By construction, FatClique satisfies the regularity principle. But maximizing intra-rack links and achieving fat edge is conflicting. To achieve fat-edge, we need to decrease the intra-rack links per switch in a sub-block. Achieving fat edge also conflicts with minimizing switch usage.

There are other constraints in topology design such as providing right amount of capacity, minimizing rack fragmentation, minimizing overall cable length, etc.

The solution is a constraint-based search. The whole design space can be described by 5 variables. An example is imposing a fat edge at a switch: #northbound links > #southbound links. They use this formulation to search a topology with a given capacity and optimal manageability objectives.

FatClique Evaluation

They designed highly optimized placement algorithm, topology expansion algorithm, topology search algorithm for each topology families. They evaluate different topology families in large scale. FatClique performs best in all deployment complexity metrics.

Also, FatClique is as good as expanders. It only uses 3 or 4 expansion steps even when the residual capacity requirement is tight. For Clos, the residual capacity requirement is very high and requires more than 20 steps to expand the whole topology.
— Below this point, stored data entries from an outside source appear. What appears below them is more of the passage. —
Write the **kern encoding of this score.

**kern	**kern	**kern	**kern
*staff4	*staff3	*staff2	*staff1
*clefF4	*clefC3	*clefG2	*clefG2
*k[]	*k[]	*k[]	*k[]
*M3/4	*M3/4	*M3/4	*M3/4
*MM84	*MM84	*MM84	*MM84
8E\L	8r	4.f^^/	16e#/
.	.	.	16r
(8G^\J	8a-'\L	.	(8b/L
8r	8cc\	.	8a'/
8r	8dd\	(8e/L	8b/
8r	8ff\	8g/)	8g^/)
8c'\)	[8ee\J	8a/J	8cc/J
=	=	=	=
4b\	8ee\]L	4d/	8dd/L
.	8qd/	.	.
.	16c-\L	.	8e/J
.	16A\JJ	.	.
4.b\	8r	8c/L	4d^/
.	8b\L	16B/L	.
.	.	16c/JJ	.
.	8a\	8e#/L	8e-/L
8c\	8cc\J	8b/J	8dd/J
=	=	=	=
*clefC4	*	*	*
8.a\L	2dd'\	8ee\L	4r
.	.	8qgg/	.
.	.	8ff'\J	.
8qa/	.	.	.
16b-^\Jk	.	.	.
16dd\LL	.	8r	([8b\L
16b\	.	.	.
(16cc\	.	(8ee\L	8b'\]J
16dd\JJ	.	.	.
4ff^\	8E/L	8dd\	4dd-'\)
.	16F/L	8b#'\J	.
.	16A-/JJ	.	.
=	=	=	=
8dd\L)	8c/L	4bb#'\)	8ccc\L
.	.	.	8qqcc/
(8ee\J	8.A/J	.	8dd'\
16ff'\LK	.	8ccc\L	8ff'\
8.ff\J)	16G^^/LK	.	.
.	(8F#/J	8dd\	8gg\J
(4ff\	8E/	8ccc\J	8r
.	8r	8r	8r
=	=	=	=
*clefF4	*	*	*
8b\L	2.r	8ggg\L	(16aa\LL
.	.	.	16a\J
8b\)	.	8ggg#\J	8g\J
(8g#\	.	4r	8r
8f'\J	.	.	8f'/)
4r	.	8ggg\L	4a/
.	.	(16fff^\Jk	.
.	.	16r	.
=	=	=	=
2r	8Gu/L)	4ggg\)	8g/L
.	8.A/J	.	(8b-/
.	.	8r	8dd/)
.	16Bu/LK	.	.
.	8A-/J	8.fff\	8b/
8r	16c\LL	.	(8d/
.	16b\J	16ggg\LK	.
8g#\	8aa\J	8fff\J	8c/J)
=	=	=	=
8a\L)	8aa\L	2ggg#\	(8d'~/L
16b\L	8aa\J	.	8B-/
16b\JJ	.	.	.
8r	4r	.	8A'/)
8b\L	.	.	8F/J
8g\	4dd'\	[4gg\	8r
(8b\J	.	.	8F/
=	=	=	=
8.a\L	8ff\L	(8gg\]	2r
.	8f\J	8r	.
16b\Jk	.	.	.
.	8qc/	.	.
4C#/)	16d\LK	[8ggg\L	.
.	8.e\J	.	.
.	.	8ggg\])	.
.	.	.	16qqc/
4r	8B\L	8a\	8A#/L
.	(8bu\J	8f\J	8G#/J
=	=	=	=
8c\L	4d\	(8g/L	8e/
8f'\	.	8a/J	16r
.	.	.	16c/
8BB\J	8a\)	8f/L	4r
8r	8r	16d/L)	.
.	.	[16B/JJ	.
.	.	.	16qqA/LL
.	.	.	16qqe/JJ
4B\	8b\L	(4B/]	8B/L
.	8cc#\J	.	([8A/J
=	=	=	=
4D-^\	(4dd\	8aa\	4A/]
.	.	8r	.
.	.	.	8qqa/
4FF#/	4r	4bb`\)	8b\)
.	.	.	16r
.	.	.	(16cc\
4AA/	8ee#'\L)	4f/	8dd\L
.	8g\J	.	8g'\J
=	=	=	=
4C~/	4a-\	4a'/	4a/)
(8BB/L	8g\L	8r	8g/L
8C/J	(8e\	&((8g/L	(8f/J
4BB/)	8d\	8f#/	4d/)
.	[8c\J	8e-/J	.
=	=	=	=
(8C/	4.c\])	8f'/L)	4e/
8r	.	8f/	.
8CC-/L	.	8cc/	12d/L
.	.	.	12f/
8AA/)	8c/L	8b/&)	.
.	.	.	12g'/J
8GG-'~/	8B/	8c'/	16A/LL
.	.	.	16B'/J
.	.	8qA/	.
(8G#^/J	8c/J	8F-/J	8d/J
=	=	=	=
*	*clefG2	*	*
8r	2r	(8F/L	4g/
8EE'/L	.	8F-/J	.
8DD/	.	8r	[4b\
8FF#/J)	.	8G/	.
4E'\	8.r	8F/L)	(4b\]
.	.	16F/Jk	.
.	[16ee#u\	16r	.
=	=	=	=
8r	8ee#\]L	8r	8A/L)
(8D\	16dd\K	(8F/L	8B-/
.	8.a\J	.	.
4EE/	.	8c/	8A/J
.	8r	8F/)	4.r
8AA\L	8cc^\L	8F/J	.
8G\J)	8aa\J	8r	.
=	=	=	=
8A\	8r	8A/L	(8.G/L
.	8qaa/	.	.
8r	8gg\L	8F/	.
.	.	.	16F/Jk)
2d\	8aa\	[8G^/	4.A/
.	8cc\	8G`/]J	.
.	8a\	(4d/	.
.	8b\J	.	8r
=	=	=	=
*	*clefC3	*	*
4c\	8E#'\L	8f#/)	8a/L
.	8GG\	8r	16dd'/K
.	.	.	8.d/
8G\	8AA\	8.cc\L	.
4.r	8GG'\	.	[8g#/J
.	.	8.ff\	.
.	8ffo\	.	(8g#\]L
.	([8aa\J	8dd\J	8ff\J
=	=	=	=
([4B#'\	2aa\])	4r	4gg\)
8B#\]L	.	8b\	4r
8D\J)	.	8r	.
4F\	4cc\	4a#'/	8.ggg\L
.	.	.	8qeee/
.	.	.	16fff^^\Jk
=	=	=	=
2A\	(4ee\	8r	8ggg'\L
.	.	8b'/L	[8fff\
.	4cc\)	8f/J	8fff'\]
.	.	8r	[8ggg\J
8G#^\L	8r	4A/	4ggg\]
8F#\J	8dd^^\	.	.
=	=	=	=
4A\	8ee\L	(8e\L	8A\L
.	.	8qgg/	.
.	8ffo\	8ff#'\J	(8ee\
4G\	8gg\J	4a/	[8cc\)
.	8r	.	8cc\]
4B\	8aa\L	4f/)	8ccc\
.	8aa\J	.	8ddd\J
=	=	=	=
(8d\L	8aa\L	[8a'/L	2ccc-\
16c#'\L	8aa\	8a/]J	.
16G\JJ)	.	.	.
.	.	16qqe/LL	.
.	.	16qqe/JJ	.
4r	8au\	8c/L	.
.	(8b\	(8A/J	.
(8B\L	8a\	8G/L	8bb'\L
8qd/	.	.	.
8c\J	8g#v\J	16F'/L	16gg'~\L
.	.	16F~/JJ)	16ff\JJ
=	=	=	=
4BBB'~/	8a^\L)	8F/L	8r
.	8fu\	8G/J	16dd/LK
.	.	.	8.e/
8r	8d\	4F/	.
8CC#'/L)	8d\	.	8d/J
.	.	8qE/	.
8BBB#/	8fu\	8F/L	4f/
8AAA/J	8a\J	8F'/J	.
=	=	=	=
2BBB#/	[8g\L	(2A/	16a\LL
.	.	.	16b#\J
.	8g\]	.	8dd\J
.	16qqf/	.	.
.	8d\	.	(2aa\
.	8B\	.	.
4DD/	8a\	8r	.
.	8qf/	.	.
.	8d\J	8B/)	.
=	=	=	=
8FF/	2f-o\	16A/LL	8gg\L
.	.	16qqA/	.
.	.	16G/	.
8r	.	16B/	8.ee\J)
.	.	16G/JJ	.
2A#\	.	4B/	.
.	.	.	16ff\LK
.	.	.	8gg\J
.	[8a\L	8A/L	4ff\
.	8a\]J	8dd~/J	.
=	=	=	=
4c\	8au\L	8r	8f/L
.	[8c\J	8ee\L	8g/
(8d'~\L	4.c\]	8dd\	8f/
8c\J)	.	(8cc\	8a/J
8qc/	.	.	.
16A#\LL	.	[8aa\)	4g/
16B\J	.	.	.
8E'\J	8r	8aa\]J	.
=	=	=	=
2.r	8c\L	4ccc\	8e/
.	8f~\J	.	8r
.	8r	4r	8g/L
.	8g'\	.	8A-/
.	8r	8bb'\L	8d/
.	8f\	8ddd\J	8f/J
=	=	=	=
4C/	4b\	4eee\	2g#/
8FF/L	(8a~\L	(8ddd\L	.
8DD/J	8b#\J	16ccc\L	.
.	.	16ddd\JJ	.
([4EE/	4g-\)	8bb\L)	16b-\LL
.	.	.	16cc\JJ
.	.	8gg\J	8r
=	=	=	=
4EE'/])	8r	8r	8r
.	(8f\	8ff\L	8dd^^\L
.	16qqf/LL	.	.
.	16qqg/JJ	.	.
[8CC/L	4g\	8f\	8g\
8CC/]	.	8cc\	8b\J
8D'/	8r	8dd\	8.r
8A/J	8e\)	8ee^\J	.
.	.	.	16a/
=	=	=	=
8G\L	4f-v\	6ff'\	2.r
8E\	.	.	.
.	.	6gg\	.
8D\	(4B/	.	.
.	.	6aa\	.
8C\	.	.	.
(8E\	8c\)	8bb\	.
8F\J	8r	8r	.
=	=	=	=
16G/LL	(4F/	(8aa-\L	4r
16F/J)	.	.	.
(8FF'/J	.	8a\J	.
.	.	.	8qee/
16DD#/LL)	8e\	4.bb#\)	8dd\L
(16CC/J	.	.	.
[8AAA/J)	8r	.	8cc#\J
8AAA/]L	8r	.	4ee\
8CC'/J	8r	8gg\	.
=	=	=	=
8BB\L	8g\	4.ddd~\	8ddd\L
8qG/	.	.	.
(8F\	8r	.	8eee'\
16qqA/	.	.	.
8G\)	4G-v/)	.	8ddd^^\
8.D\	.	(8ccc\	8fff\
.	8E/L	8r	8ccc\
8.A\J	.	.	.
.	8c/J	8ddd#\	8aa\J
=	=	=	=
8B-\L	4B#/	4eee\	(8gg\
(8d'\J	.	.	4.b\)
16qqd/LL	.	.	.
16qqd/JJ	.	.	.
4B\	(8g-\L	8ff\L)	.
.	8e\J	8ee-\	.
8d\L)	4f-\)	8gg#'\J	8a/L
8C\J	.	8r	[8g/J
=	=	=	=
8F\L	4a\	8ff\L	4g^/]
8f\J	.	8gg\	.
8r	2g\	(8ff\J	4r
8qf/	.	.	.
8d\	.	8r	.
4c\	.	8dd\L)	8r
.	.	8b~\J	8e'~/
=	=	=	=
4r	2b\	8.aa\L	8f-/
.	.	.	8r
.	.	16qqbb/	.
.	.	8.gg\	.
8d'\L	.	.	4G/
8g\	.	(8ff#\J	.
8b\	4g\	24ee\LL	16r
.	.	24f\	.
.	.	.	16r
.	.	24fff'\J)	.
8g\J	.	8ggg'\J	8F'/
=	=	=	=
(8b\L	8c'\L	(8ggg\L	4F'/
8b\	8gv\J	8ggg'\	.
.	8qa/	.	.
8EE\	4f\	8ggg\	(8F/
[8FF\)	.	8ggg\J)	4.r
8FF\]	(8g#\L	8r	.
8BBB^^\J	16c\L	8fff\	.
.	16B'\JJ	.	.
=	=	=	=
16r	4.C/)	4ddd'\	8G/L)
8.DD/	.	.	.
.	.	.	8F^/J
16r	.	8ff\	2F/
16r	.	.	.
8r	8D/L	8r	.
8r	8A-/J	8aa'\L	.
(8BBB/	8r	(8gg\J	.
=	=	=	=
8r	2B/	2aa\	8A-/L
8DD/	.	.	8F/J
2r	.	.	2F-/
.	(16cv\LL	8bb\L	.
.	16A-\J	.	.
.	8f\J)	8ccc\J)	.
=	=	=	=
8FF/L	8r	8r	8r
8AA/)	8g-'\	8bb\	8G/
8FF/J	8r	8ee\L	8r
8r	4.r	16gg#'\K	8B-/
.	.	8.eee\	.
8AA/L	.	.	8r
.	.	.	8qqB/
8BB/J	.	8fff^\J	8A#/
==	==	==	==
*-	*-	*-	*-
Thus, FatClique enables higher availability.

In particular, FatClique uses 50% fewer switches, 33% fewer patch panels than Clos at large scale, 23% lower cabling cost, and can permit fast expansion while degrading network capacity by small amounts (2.5 - 10%), while Clos can take 5x longer to expand the topology, each Clos expansion step requires 30-50% more links to be rewired at each step per patch panel.

Strengths & Weaknesses

Strengths

This work is a first step towards designing for manageability, which is a critical dimension in data center topology design. The paper designs several metrics to quantify the management complexity. The paper uses the principles learned from the existing topology families, to design a new topology family with same-performance and faring well in all the management complexity metrics.
The study developed quite a few optimal algorithms for various competing topology families: Clos generation, Jellyfish placement, FatClique expansion, optimal expansion solutions for Clos, FatClique topology synthesis and also quantified other properties of the topologies: Spectral Gap to approximate Edge Expansion, and number of shortest paths between two ToR switch from different pods in Clos and computing the number of paths no longer than this in other topologies to compute the path diversity. Jellyfish, Xpander and FatClique have similar and higher path diversity than Clos, and have shorter paths than Clos.

Weaknesses

The theoretical metric to quantify latency is network diameter. Even though FatClique has a smaller diameter, but does not have many shortest paths. This study has not considered practical routing in their design, and so cannot conclude about the latency for FatClique.
Even though the management complexity metrics they come up with aids in deciding about competing topology designs, it would be more helpful if the study could get cost-performance numbers for each design. Big data center operators could provide some ballpark numbers for translating the complexity metrics to cost, and then the cost-performance curves would be interesting to study.

Future Work

The paper leaves good pointers for further work on manageability of data center topology designs:

Topology Oversubscription. The study only considers topologies with an over-subscription ratio of 1:1. Jupiter permits over-subscription at edge, but there is anecdotal evidence that providers also over-subscribe at higher levels in Clos topologies. To study manageability of over-subscribed networks, it is necessary to design over-subscription techniques in FatClique, Xpander and Jellyfish to have a fair comparison.
Topology Heterogeneity. Topologies accrue heterogeneity over time: new blocks with higher radix switches, patch panels with different port counts etc. These complicate lifecycle management. Data-driven models need to be developed for how heterogeneity accrues in topologies over time and complexity metrics need to be adapted.
How to deal with other network management problems like control plane complexity, network debug-ability, practical routing for FatClique?